Madeleine se charge de l’éditorial dans tous les numéros de notre corpus, à quelques exceptions près, et tient une chronique dans les pages féminines. Le premier texte donne son impulsion au magazine alors que le deuxième ouvre les                                                                                                                

portes des écrits féminins qui, à cette époque, tournaient autour des questions de l’intime. Malgré les différences scripturaires et la portée idéologique distincte qu’ont généralement un éditorial et une chronique, il est difficile de classer les écrits de Madeleine même si le lieu de publication devait en être un indicateur. En effet, on trouve dans les deux types de texte des traces d’oralité, des appels aux lecteurs, des envolées lyriques et une écriture frondeuse qui se mêle autant de politique que des questions de l’intime.
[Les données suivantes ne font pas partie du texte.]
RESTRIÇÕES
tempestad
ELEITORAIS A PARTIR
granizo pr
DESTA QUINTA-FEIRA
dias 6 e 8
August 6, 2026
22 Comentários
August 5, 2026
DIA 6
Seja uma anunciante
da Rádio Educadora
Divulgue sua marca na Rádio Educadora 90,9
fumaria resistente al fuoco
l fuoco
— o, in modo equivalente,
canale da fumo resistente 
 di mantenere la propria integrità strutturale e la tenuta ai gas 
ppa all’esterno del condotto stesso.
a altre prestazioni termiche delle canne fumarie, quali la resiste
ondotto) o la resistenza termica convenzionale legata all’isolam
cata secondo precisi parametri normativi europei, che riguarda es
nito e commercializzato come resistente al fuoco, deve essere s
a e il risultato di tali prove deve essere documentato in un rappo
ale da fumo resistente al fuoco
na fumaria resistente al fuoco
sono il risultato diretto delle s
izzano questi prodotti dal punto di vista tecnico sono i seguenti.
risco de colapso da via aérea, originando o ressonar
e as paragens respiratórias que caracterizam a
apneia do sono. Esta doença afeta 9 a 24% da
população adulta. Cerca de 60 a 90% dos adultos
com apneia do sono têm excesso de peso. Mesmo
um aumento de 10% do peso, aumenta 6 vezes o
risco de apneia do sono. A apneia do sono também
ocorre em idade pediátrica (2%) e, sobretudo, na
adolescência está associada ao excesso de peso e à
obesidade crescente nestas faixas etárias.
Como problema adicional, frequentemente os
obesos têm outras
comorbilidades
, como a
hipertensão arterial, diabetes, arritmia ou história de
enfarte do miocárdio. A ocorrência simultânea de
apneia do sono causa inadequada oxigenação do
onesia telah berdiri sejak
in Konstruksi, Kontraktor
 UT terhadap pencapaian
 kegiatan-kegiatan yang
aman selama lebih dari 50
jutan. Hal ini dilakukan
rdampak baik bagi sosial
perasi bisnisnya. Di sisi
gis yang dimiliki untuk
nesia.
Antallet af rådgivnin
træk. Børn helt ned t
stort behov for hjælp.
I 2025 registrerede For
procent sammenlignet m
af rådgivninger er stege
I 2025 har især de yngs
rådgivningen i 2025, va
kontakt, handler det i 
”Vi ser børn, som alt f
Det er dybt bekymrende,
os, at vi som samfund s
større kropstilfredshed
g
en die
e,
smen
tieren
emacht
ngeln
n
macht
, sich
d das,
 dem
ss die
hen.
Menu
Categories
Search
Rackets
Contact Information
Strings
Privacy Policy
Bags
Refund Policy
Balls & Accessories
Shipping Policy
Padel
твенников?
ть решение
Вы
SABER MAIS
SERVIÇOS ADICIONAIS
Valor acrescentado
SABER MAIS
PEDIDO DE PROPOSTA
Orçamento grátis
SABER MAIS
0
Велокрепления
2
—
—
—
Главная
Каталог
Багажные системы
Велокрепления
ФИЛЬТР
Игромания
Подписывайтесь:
Du troisième au cinquième numéro de la revue, la chronique liminaire des pages féminines est plus avant-gardiste que l’éditorial lui- même. Elle semble être un deuxième éditorial, en raison de son emplacement liminaire d’une section et des thèmes qu’elle visite. Après ces coups d’éclat, Madeleine calme le ton et s’épanche dans l’écriture de chroniques plus conformes.

La chronique liminaire change souvent de format. Les sept premiers numéros sont titrés « L’Entre-nous », ce qui est en lien avec le message de la première chronique, c’est-à-dire que Madeleine veut y échanger avec son lectorat féminin : « Combien de fois, ai-je constaté le besoin que vous aviez d’un centre où grouper vos pensées, pour en faire jaillir du bonheur. Et ce coin d’intimité et de confiance, je vous l’offre aujourd’hui certaine que vous viendrez comprenantes [sic] et sincères, y passer les heures de détente et de délassement79. » Cette mission annonce des textes concernant la sphère privée et le genre des adjectifs témoigne que c’est un public féminin qui est visé.

À partir du huitième numéro, la chronique de Madeleine porte un titre qui change de semaine en semaine. « L’Entre-nous » revient pour les numéros de février à avril 1921. Les pages féminines, appelées Fémina depuis le début de la parution, deviennent « Le Courrier de Madeleine » à partir de février 1922, malgré un retour en arrière pour les numéros de mars 1922 et de mai 1923. La chronique féminine est alors intitulée « Lettres intimes » et le nouveau titre de section est adopté définitivement par la suite, et ce, jusqu’à la fin de notre corpus qui s’étend jusqu’à septembre 1923. Le numéro de mars 1922 a la particularité de joindre les

                                                                                                               

deux intitulés : la section s’appelle Fémina et la chronique « Le Courrier de Madeleine ».